What you have to do: Transcribe the stretch of entries below from the line with "wil zijn balletjes" through the line with "fundamenteel belang zijn", exactly and with both ends included; leave out all other lines.

Task inputs:
++++++++++++++++++++

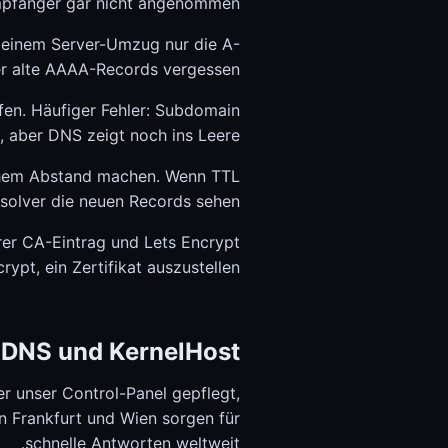
pfänger gar nicht angenommen.
einem Server-Umzug nur die A-
er alte AAAA-Records vergessen.
en. Häufiger Fehler: Subdomain
 aber DNS zeigt noch ins Leere.
chem Abstand machen. Wenn TTL
Resolver die neuen Records sehen.
rer CA-Eintrag und Lets Encrypt
rypt, ein Zertifikat auszustellen.
DNS und KernelHost
 unser Control-Panel gepflegt,
 Frankfurt und Wien sorgen für
schnelle Antworten weltweit.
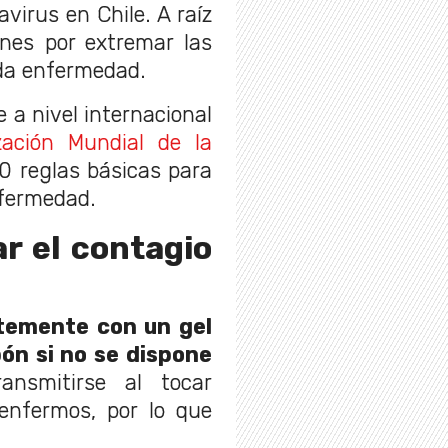
virus en Chile. A raíz
nes por extremar las
da enfermedad.
e a nivel internacional
ación Mundial de la
0 reglas básicas para
nfermedad.
ar el contagio
ntemente con un gel
bón si no se dispone
nsmitirse al tocar
enfermos, por lo que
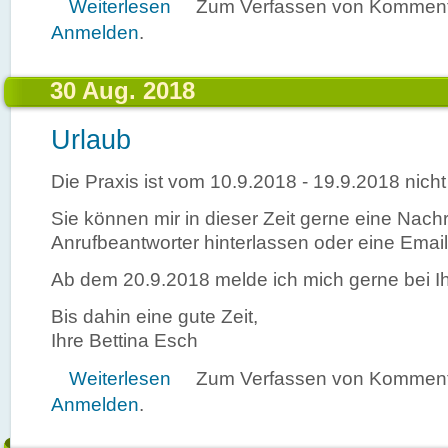
über Autogenes Training Grundstufe
Weiterlesen
Zum Verfassen von Kommenta
Anmelden
.
30 Aug. 2018
Urlaub
Die Praxis ist vom 10.9.2018 - 19.9.2018 nicht
Sie können mir in dieser Zeit gerne eine Nach
Anrufbeantworter hinterlassen oder eine Email
Ab dem 20.9.2018 melde ich mich gerne bei I
Bis dahin eine gute Zeit,
Ihre Bettina Esch
über Urlaub
Weiterlesen
Zum Verfassen von Kommenta
Anmelden
.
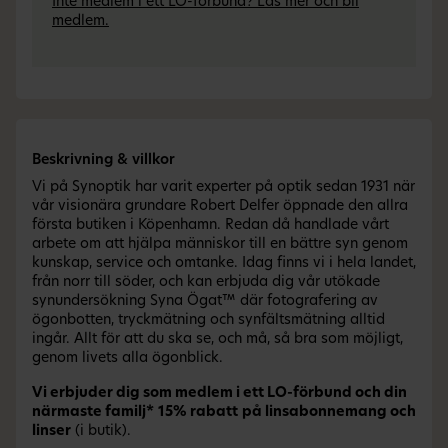
Inte medlem i ett LO-förbund? Läs mer och bli
medlem.
Beskrivning & villkor
Vi på Synoptik har varit experter på optik sedan 1931 när
vår visionära grundare Robert Delfer öppnade den allra
första butiken i Köpenhamn. Redan då handlade vårt
arbete om att hjälpa människor till en bättre syn genom
kunskap, service och omtanke. Idag finns vi i hela landet,
från norr till söder, och kan erbjuda dig vår utökade
synundersökning Syna Ögat™ där fotografering av
ögonbotten, tryckmätning och synfältsmätning alltid
ingår. Allt för att du ska se, och må, så bra som möjligt,
genom livets alla ögonblick.
Vi erbjuder dig som medlem i ett LO-förbund och din
närmaste familj*
15% rabatt
på linsabonnemang och
linser
(i butik).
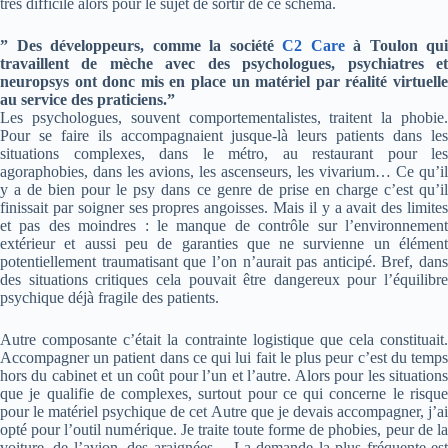
très difficile alors pour le sujet de sortir de ce schéma.
” Des développeurs, comme la société
C2 Care
à Toulon qui
travaillent de mèche avec des psychologues, psychiatres et
neuropsys ont donc mis en place un matériel par réalité virtuelle
au service des praticiens.”
Les psychologues, souvent comportementalistes, traitent la phobie.
Pour se faire ils accompagnaient jusque-là leurs patients dans les
situations complexes, dans le métro, au restaurant pour les
agoraphobies, dans les avions, les ascenseurs, les vivarium… Ce qu’il
y a de bien pour le psy dans ce genre de prise en charge c’est qu’il
finissait par soigner ses propres angoisses. Mais il y a avait des limites
et pas des moindres : le manque de contrôle sur l’environnement
extérieur et aussi peu de garanties que ne survienne un élément
potentiellement traumatisant que l’on n’aurait pas anticipé. Bref, dans
des situations critiques cela pouvait être dangereux pour l’équilibre
psychique déjà fragile des patients.
Autre composante c’était la contrainte logistique que cela constituait.
Accompagner un patient dans ce qui lui fait le plus peur c’est du temps
hors du cabinet et un coût pour l’un et l’autre. Alors pour les situations
que je qualifie de complexes, surtout pour ce qui concerne le risque
pour le matériel psychique de cet Autre que je devais accompagner, j’ai
opté pour l’outil numérique. Je traite toute forme de phobies, peur de la
voiture, de l’avion, des araignées… La demande la plus fréquente est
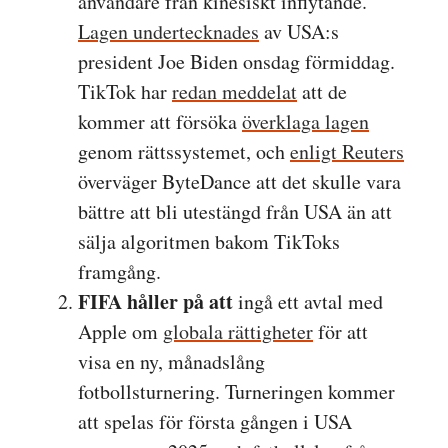
användare från kinesiskt inflytande.
Lagen undertecknades
av USA:s
president Joe Biden onsdag förmiddag.
TikTok har
redan meddelat
att de
kommer att försöka
överklaga lagen
genom rättssystemet, och
enligt Reuters
överväger ByteDance att det skulle vara
bättre att bli utestängd från USA än att
sälja algoritmen bakom TikToks
framgång.
FIFA håller på att
ingå ett avtal med
Apple om
globala rättigheter
för att
visa en ny, månadslång
fotbollsturnering. Turneringen kommer
att spelas för första gången i USA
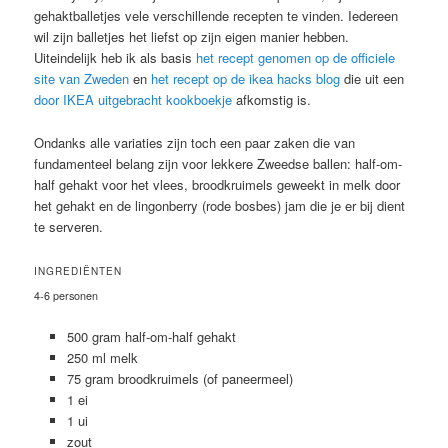
gehaktballetjes vele verschillende recepten te vinden. Iedereen
wil zijn balletjes het liefst op zijn eigen manier hebben.
Uiteindelijk heb ik als basis
het recept genomen op de officiele
site van Zweden
en
het recept op de ikea hacks blog
die uit een
door IKEA uitgebracht kookboekje
afkomstig is.
Ondanks alle variaties zijn toch een paar zaken die van
fundamenteel belang zijn voor lekkere Zweedse ballen: half-om-
half gehakt voor het vlees, broodkruimels geweekt in melk door
het gehakt en de lingonberry (rode bosbes) jam die je er bij dient
te serveren.
INGREDIËNTEN
4-6 personen
500 gram half-om-half gehakt
250 ml melk
75 gram broodkruimels (of paneermeel)
1 ei
1 ui
zout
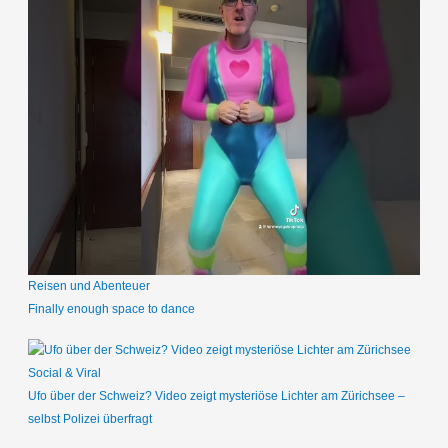
Reisen und Abenteuer
Finally enough space to dance
Social & Viral
Ufo über der Schweiz? Video zeigt mysteriöse Lichter am Zürichsee –
selbst Polizei überfragt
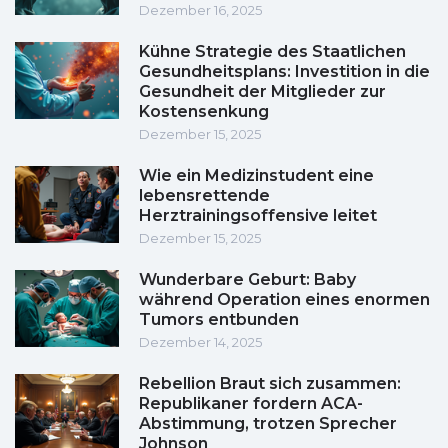
Dezember 16, 2025
Kühne Strategie des Staatlichen
Gesundheitsplans: Investition in die
Gesundheit der Mitglieder zur
Kostensenkung
Dezember 15, 2025
Wie ein Medizinstudent eine
lebensrettende
Herztrainingsoffensive leitet
Dezember 15, 2025
Wunderbare Geburt: Baby
während Operation eines enormen
Tumors entbunden
Dezember 14, 2025
Rebellion Braut sich zusammen:
Republikaner fordern ACA-
Abstimmung, trotzen Sprecher
Johnson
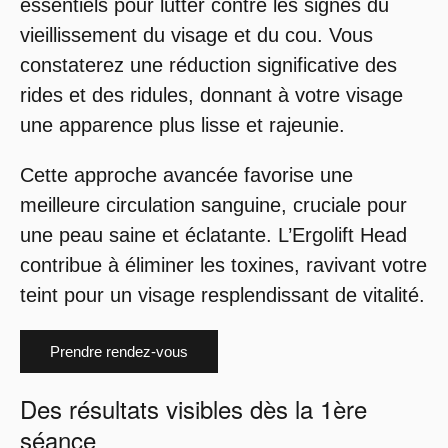
essentiels pour lutter contre les signes du
vieillissement du visage et du cou. Vous
constaterez une réduction significative des
rides et des ridules, donnant à votre visage
une apparence plus lisse et rajeunie.
Cette approche avancée favorise une
meilleure circulation sanguine, cruciale pour
une peau saine et éclatante. L’Ergolift Head
contribue à éliminer les toxines, ravivant votre
teint pour un visage resplendissant de vitalité.
Prendre rendez-vous
Des résultats visibles dès la 1ère
séance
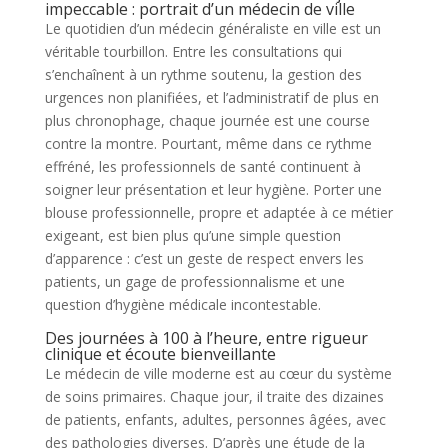
impeccable : portrait d’un médecin de ville
Le quotidien d’un médecin généraliste en ville est un
véritable tourbillon. Entre les consultations qui
s’enchaînent à un rythme soutenu, la gestion des
urgences non planifiées, et l’administratif de plus en
plus chronophage, chaque journée est une course
contre la montre. Pourtant, même dans ce rythme
effréné, les professionnels de santé continuent à
soigner leur présentation et leur hygiène. Porter une
blouse professionnelle, propre et adaptée à ce métier
exigeant, est bien plus qu’une simple question
d’apparence : c’est un geste de respect envers les
patients, un gage de professionnalisme et une
question d’hygiène médicale incontestable.
Des journées à 100 à l’heure, entre rigueur
clinique et écoute bienveillante
Le médecin de ville moderne est au cœur du système
de soins primaires. Chaque jour, il traite des dizaines
de patients, enfants, adultes, personnes âgées, avec
des pathologies diverses. D’après une étude de la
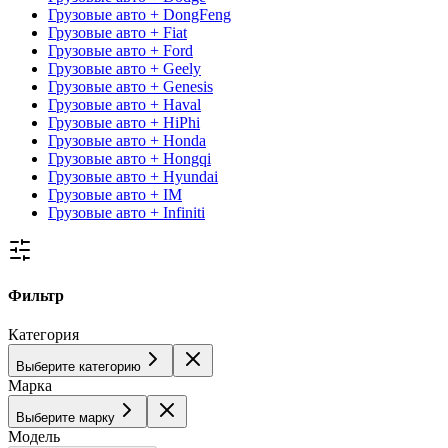
Грузовые авто + DongFeng
Грузовые авто + Fiat
Грузовые авто + Ford
Грузовые авто + Geely
Грузовые авто + Genesis
Грузовые авто + Haval
Грузовые авто + HiPhi
Грузовые авто + Honda
Грузовые авто + Hongqi
Грузовые авто + Hyundai
Грузовые авто + IM
Грузовые авто + Infiniti
Фильтр
Категория
Выберите категорию
Марка
Выберите марку
Модель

++++++++++++++++++++

Task answer:
wil zijn balletjes het liefst op zijn eigen manier hebben.
Uiteindelijk heb ik als basis
het recept genomen op de officiele
site van Zweden
en
het recept op de ikea hacks blog
die uit een
door IKEA uitgebracht kookboekje
afkomstig is.
Ondanks alle variaties zijn toch een paar zaken die van
fundamenteel belang zijn voor lekkere Zweedse ballen: half-om-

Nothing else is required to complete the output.